*** Opening of Available data ***

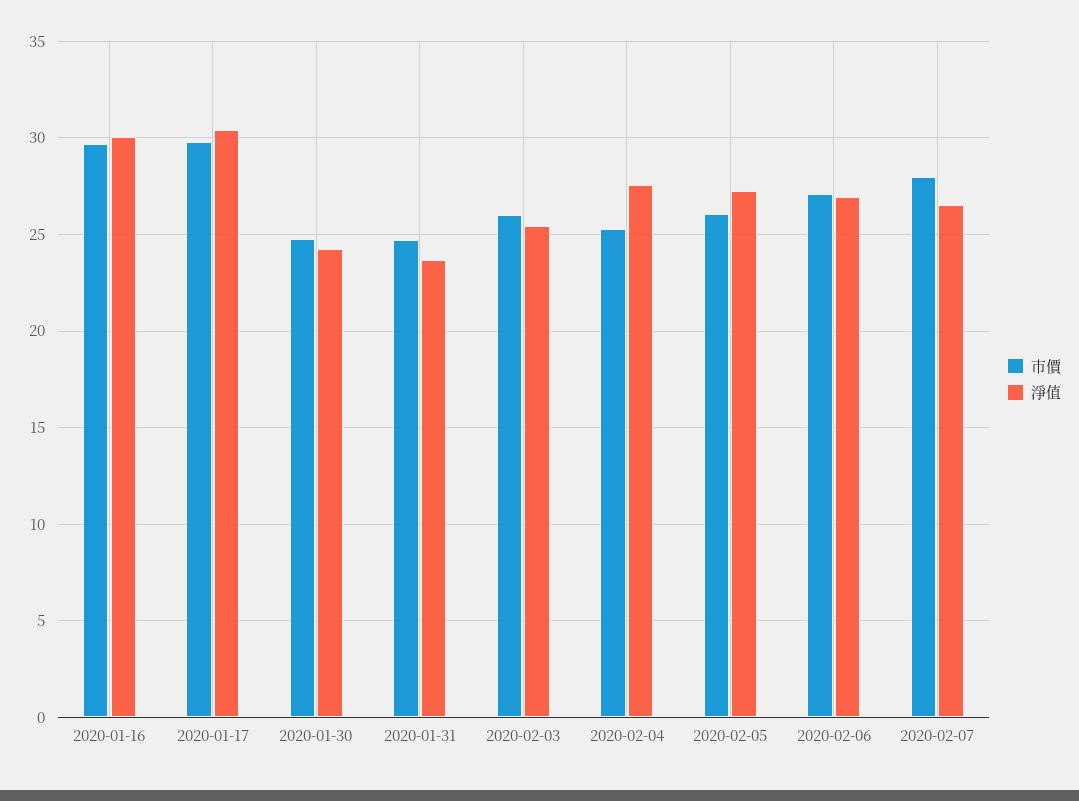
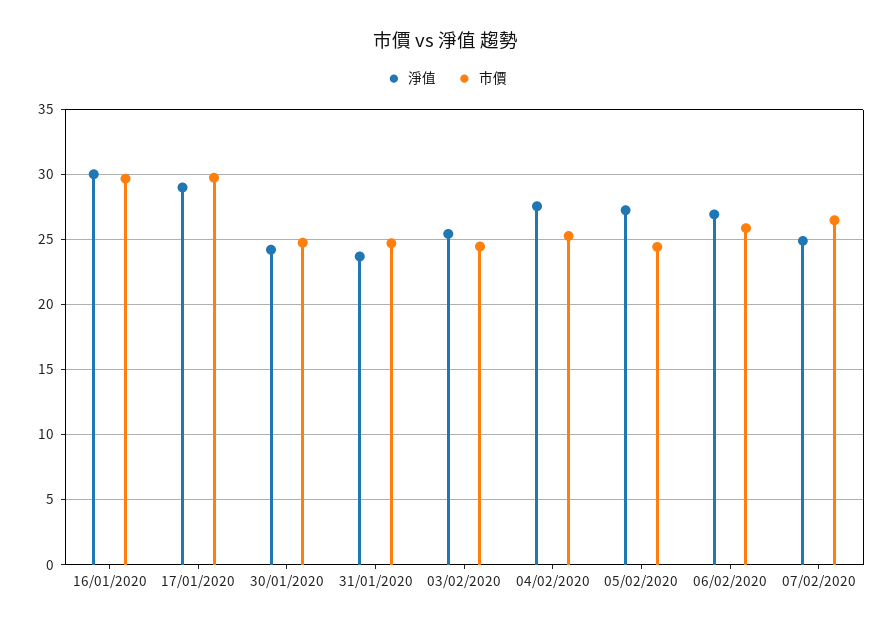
淨值, 2020-01-17: 30.5 -> 29
市價, 2020-02-03: 26 -> 24.5
市價, 2020-02-05: 26 -> 24.5
市價, 2020-02-06: 27 -> 26
市價, 2020-02-07: 28 -> 26.5
淨值, 2020-02-07: 26.5 -> 25

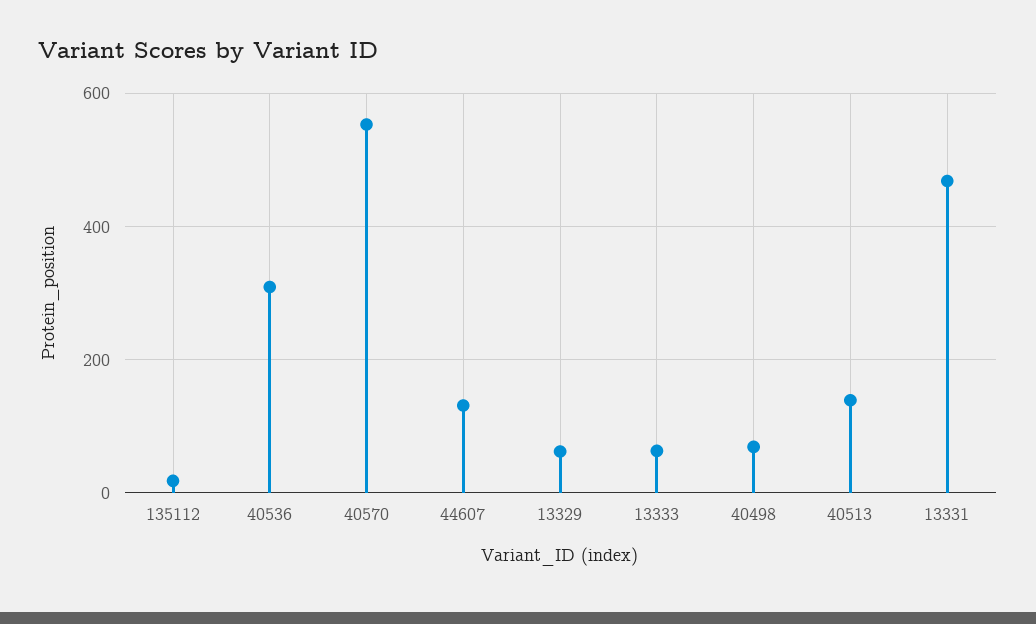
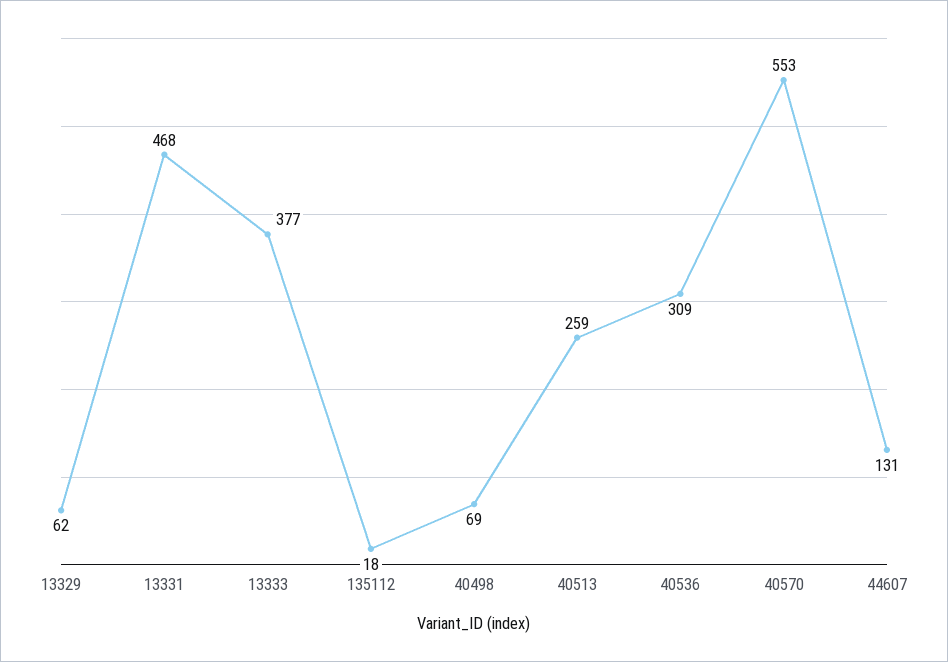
13333: 60 -> 377
40513: 140 -> 259

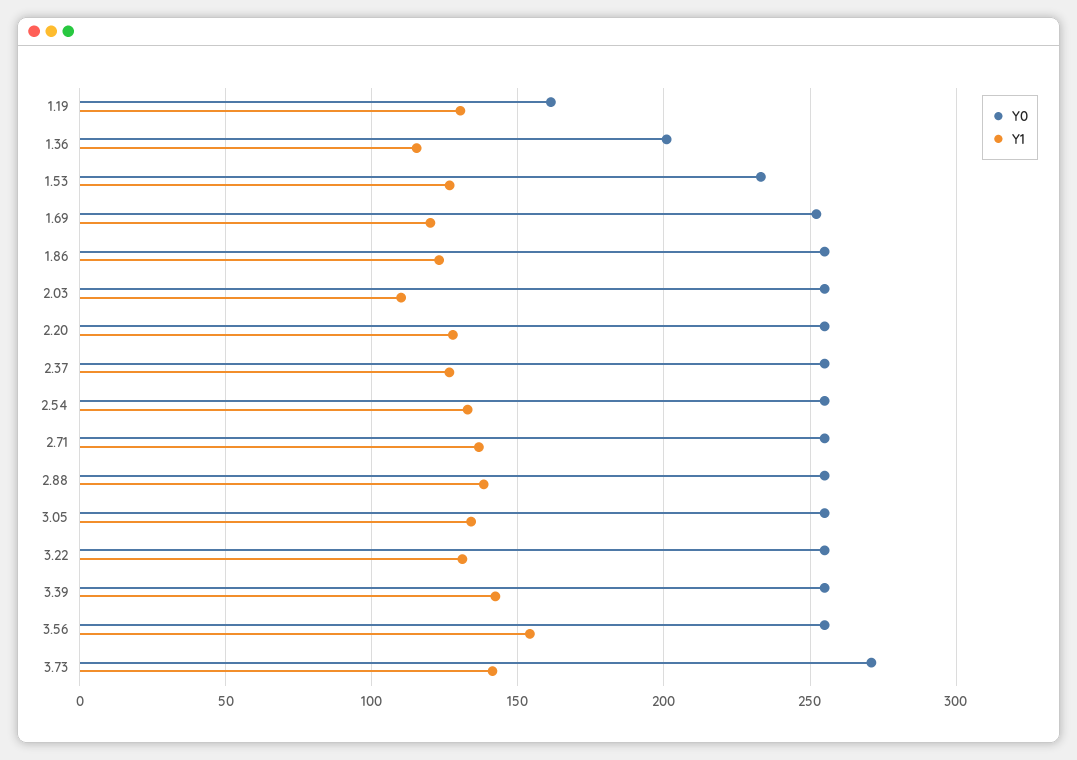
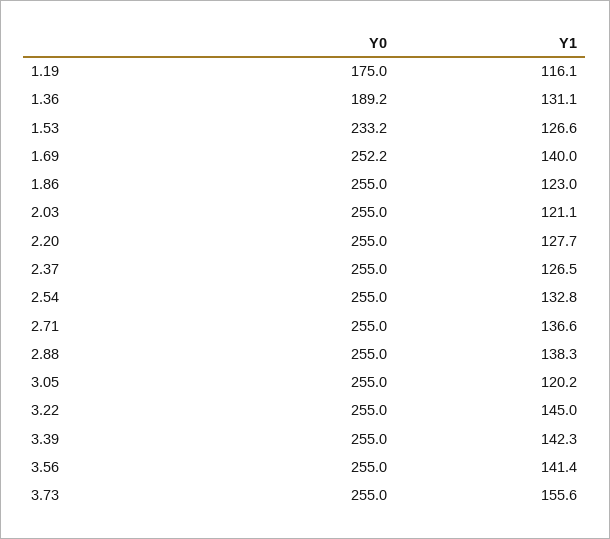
Y0, 1.19: 160 -> 175
Y1, 1.19: 130 -> 116.1
Y0, 1.36: 200 -> 189.2
Y1, 1.36: 115 -> 131.1
Y1, 1.69: 120 -> 140
Y1, 2.03: 110 -> 121.1
Y1, 3.05: 135 -> 120.2
Y1, 3.22: 130 -> 145
Y1, 3.56: 155 -> 141.4
Y0, 3.73: 270 -> 255
Y1, 3.73: 140 -> 155.6

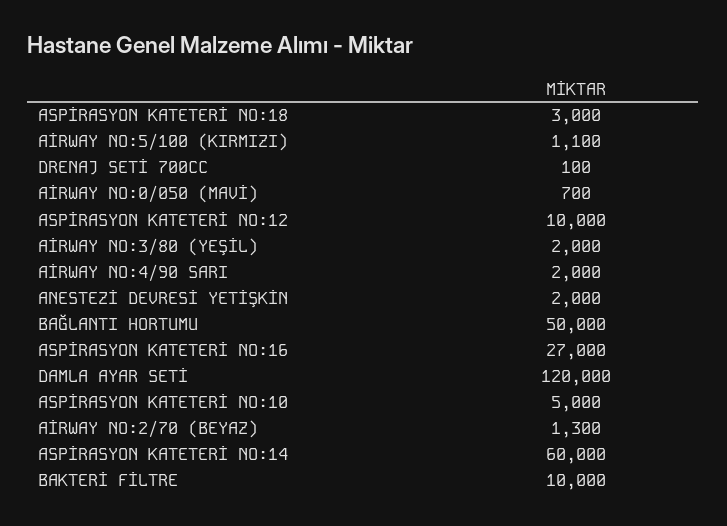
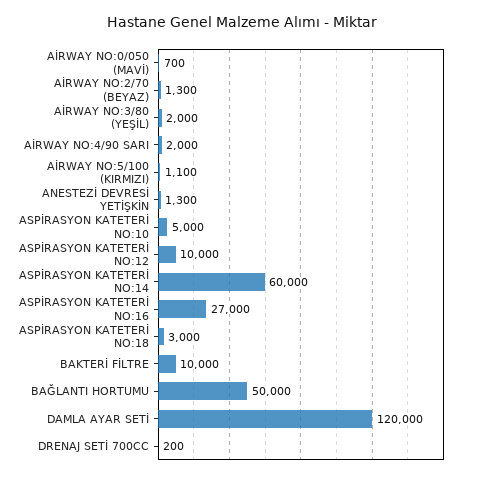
DRENAJ SETİ 700CC: 100 -> 200
ANESTEZİ DEVRESİ YETİŞKİN: 2000 -> 1300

*** Close of Available data ***

Task.
What is needed is an exact copy of the entries above, with no images in it.

Solution.
淨值, 2020-01-17: 30.5 -> 29
市價, 2020-02-03: 26 -> 24.5
市價, 2020-02-05: 26 -> 24.5
市價, 2020-02-06: 27 -> 26
市價, 2020-02-07: 28 -> 26.5
淨值, 2020-02-07: 26.5 -> 25

13333: 60 -> 377
40513: 140 -> 259

Y0, 1.19: 160 -> 175
Y1, 1.19: 130 -> 116.1
Y0, 1.36: 200 -> 189.2
Y1, 1.36: 115 -> 131.1
Y1, 1.69: 120 -> 140
Y1, 2.03: 110 -> 121.1
Y1, 3.05: 135 -> 120.2
Y1, 3.22: 130 -> 145
Y1, 3.56: 155 -> 141.4
Y0, 3.73: 270 -> 255
Y1, 3.73: 140 -> 155.6

DRENAJ SETİ 700CC: 100 -> 200
ANESTEZİ DEVRESİ YETİŞKİN: 2000 -> 1300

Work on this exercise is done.